Joseph M. Walker was a plantation owner from the central Louisiana city of Alexandria in Rapides Parish. Walker began his career in the military. He served in the Louisiana militia and likely fought in the Battle of New Orleans during the War of 1812. After the war he became general of the state militia. Walker held numerous elected offices. He served in the legislature as a Representative and Senator. He was also Louisiana’s state treasurer and served as a delegate to the Constitutional Convention of 1845. In 1850, he was sworn in as the governor of Louisiana.

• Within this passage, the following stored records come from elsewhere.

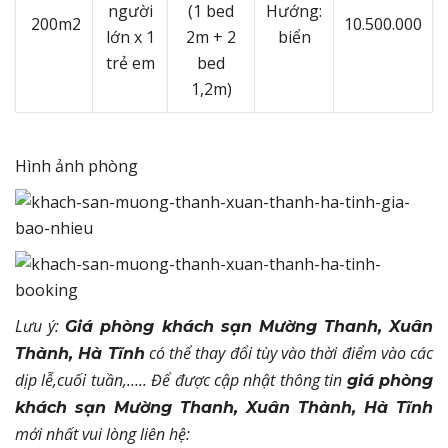
người
(1 bed
Hướng:
200m2
10.500.000
lớn x 1
2m +
2
biển
trẻ em
bed
1,2m)
Hình ảnh phòng
Lưu ý:
Giá phòng khách sạn Mường Thanh, Xuân
có thể thay đổi tùy vào thời điểm vào các
Thành, Hà Tĩnh
dịp lễ,cuối tuần,….. Để được cập nhật thông tin
giá phòng
khách sạn Mường Thanh, Xuân Thành, Hà Tĩnh
mới nhất vui lòng liên hệ: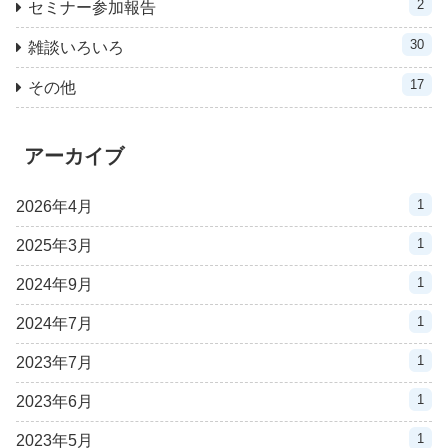
2
セミナー参加報告
30
雑談いろいろ
17
その他
アーカイブ
1
2026年4月
1
2025年3月
1
2024年9月
1
2024年7月
1
2023年7月
1
2023年6月
1
2023年5月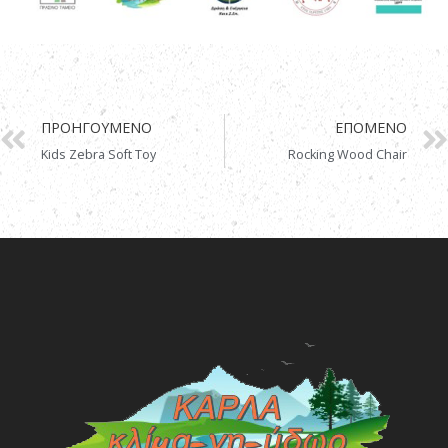
ΠΡΟΗΓΟΎΜΕΝΟ
ΕΠΌΜΕΝΟ
Kids Zebra Soft Toy
Rocking Wood Chair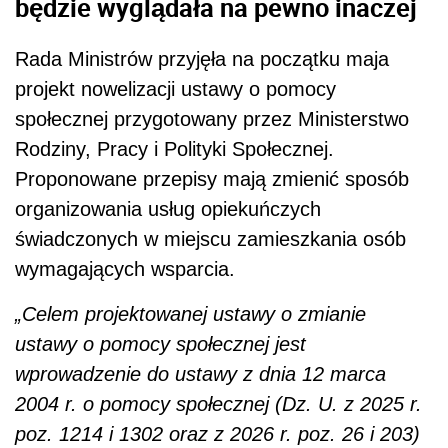
będzie wyglądała na pewno inaczej
Rada Ministrów przyjęła na początku maja
projekt nowelizacji ustawy o pomocy
społecznej przygotowany przez Ministerstwo
Rodziny, Pracy i Polityki Społecznej.
Proponowane przepisy mają zmienić sposób
organizowania usług opiekuńczych
świadczonych w miejscu zamieszkania osób
wymagających wsparcia.
„Celem projektowanej ustawy o zmianie
ustawy o pomocy społecznej jest
wprowadzenie do ustawy z dnia 12 marca
2004 r. o pomocy społecznej (Dz. U. z 2025 r.
poz. 1214 i 1302 oraz z 2026 r. poz. 26 i 203)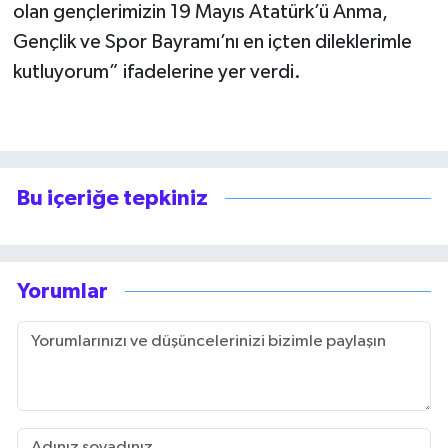
olan gençlerimizin 19 Mayıs Atatürk’ü Anma,
Gençlik ve Spor Bayramı’nı en içten dileklerimle
kutluyorum” ifadelerine yer verdi.
Bu içeriğe tepkiniz
Yorumlar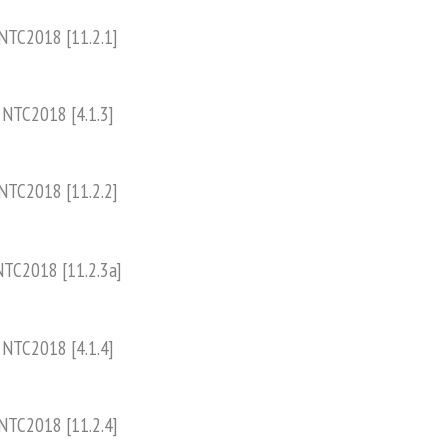
NTC2018 [11.2.1]
NTC2018 [4.1.3]
NTC2018 [11.2.2]
NTC2018 [11.2.3a]
NTC2018 [4.1.4]
NTC2018 [11.2.4]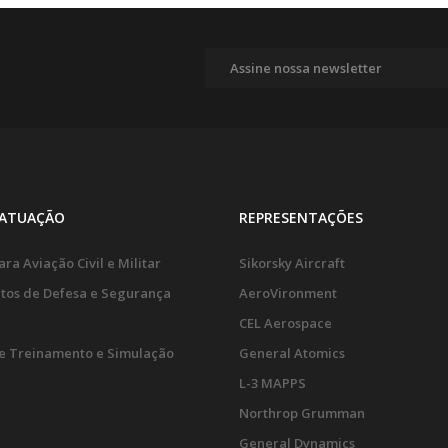
 ATUAÇÃO
REPRESENTAÇÕES
ra Aviação Civil e Militar
Sikorsky Aircraft
tos de Defesa e Segurança
AeroVironment
CEL Aerospace
e Treinamento e Simulação
General Atomics
L-3 MAPPS
Northrop Grumman
General Dynamics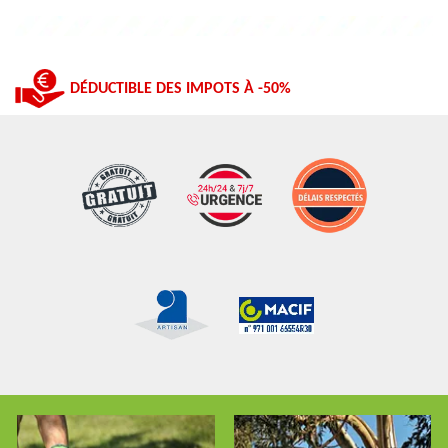
DÉDUCTIBLE DES IMPOTS À -50%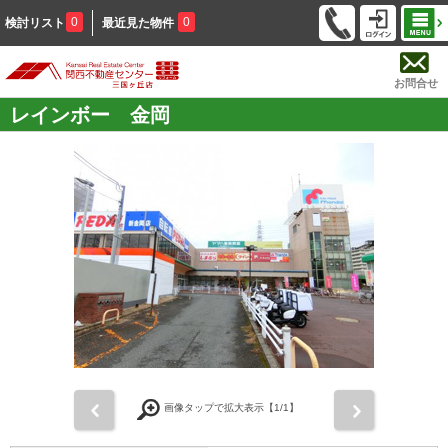
0
0
検討リスト
最近見た物件
お問合せ
レインボー 金岡
前
次
画像タップで拡大表示【
1
/1】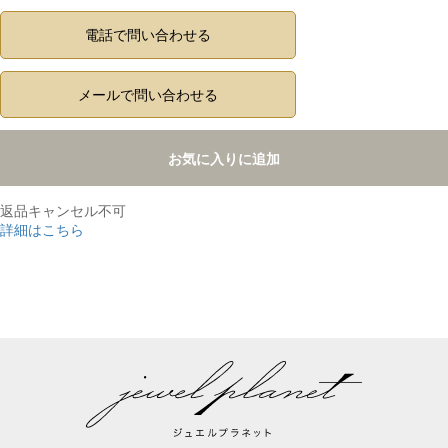
電話で問い合わせる
メールで問い合わせる
お気に入りに追加
返品キャンセル不可
詳細はこちら
,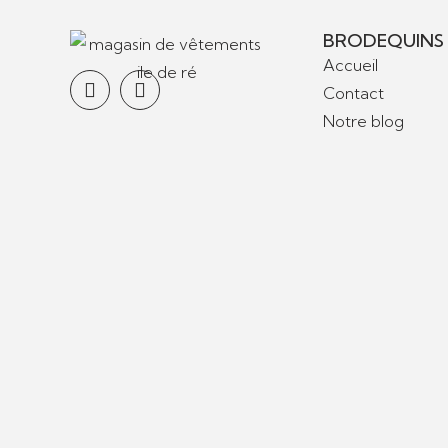
BRODEQUINS
Accueil
Contact
Notre blog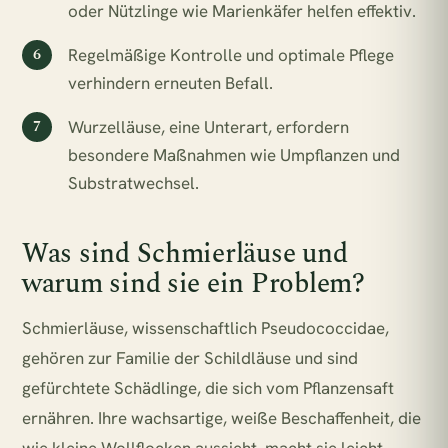
oder Nützlinge wie Marienkäfer helfen effektiv.
Regelmäßige Kontrolle und optimale Pflege
verhindern erneuten Befall.
Wurzelläuse, eine Unterart, erfordern
besondere Maßnahmen wie Umpflanzen und
Substratwechsel.
Was sind Schmierläuse und
warum sind sie ein Problem?
Schmierläuse, wissenschaftlich Pseudococcidae,
gehören zur Familie der Schildläuse und sind
gefürchtete Schädlinge, die sich vom Pflanzensaft
ernähren. Ihre wachsartige, weiße Beschaffenheit, die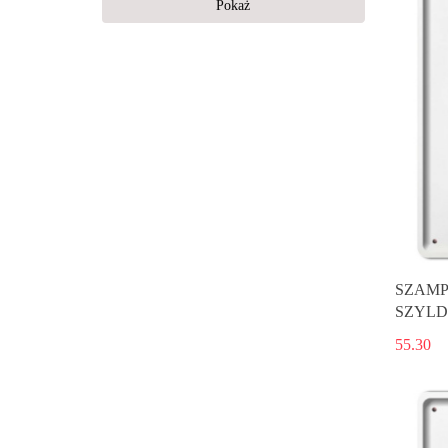
29x29
Pokaż
30x12
41x16
SZAMP
SZYLD
55.30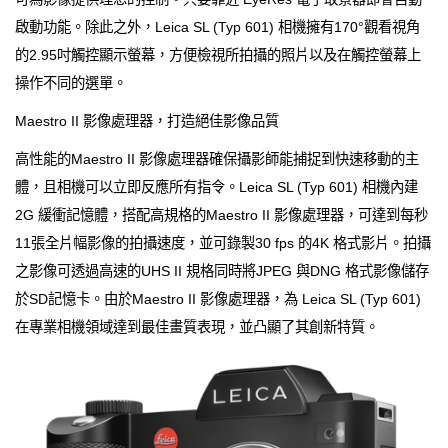
啟動功能。除此之外，Leica SL (Typ 601) 相機擁有170°觀看視角
的2.95吋觸控顯示螢幕，方便檢視所拍攝的照片以及在觸控螢幕上
操作不同的選單。
Maestro II 影像處理器，打造絕佳影像品質
高性能的Maestro II 影像處理器確保攝影師能捕捉到快速移動的主
體，且相機可以立即反應所有指令。Leica SL (Typ 601) 相機內建
2G 緩衝記憶體，搭配高規格的Maestro II 影像處理器，可達到每秒
11張全片幅影像的拍攝速度，並可錄製30 fps 的4K 格式影片。拍攝
之影像可透過高速的UHS II 規格同時將JPEG 與DNG 格式影像儲存
於SD記憶卡。由於Maestro II 影像處理器，為 Leica SL (Typ 601)
在專業相機領域達到最佳畫質表現，並凸顯了其創新特質。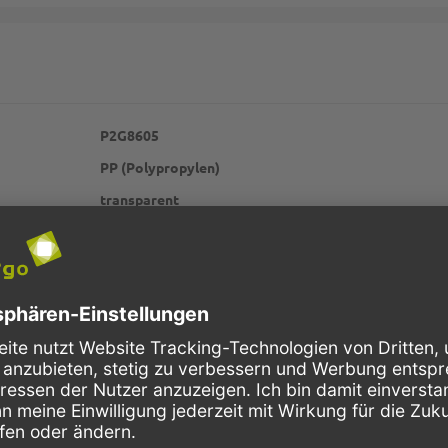
P2G8605
PP (Polypropylen)
transparent
eckig
unbedruckt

Walker only served three years as governor. While in office, the legislature adopted a new state constitution which ended Walker’s term in 1853. He returned to his family plantation in Rapides Parish where he died three years later. He and other family members were buried in a small graveyard behind their plantation home. But the graveyard fell victim to the plow and the land was planted with cotton. The headstones and monuments were taken apart and removed from the field.
solving a mystery
A couple of history enthusiasts from Alexandria decided to solve the mystery of the missing grave site. “The site is just lost and forgotten about and deteriorating”, says Michael Wynne. He and Paul Price researched the area.
A friend showed them an aerial photograph from the 1950’s which provided an important clue to the graveyard’s location. Paul Price says the old black and white picture showed an odd-shaped piece of ground. “The ground was darker than everything else around it”, Price explained. It looked like a small graveyard. The team matched that picture to current satellite images, which took them about a hundred yards into the cotton field. There, they found many pieces of bricks, likely used above the family burials. “We finally solved one of the greatest mysteries of Central Louisiana”, said Wynne.
epitaph to a louisiana governor
The marble monument that once marked Governor Joseph Walker’s grave has this inscription.
In Memory of Joseph Walker, born in New Orleans July 1, 1781. Died in the Parish of Rapides January 21st 1856. Aged 71 years 6 month and 21 days. From the year 1822 until near the period of his death, he was engaged in the public service, having been frequently elected a member of the General Assembly of the state, of which he was governor from Jan. 1850 to Jan. 1852. Whether a private citizen, legislator or chief magistrate, he won universal confidence and esteem. He died respected and regretted by all who knew him.
The monuments’ future is uncertain. Multiple heirs of Walker own them. According to Price, the family land was sold at a sheriff’s sale in 1873.